• PERINTAH TUGAS:
Saring data berikut dan salin setiap baris yang memuat kata "đồng".

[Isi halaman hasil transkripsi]
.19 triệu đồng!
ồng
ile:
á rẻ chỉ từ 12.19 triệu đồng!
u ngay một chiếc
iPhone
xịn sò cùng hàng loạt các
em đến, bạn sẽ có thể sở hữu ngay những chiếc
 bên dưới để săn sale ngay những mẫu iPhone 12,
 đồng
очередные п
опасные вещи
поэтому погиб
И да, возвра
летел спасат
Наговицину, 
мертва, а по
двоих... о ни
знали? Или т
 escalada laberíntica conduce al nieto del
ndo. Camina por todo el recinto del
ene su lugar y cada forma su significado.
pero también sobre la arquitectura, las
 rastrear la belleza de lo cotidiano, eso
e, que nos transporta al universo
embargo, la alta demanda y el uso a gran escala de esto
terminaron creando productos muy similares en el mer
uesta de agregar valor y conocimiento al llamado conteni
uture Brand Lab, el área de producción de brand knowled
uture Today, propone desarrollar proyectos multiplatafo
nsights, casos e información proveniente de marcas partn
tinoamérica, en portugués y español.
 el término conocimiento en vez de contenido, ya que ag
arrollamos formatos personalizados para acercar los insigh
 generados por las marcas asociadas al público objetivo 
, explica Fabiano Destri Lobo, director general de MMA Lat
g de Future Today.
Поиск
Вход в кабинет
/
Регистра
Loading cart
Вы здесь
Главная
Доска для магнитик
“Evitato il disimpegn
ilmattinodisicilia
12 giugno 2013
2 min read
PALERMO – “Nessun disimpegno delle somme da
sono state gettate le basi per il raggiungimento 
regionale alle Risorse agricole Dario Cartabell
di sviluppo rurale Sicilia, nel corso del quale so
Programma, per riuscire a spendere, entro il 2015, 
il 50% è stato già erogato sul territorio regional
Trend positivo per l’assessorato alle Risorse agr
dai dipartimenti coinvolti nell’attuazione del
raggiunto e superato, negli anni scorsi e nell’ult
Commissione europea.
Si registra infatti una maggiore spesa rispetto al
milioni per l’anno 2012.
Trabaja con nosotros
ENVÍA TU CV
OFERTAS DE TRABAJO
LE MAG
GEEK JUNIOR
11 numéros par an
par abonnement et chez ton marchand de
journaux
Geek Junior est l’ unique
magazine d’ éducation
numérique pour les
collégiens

• JAWABAN LATIHAN:
.19 triệu đồng!
á rẻ chỉ từ 12.19 triệu đồng!
 đồng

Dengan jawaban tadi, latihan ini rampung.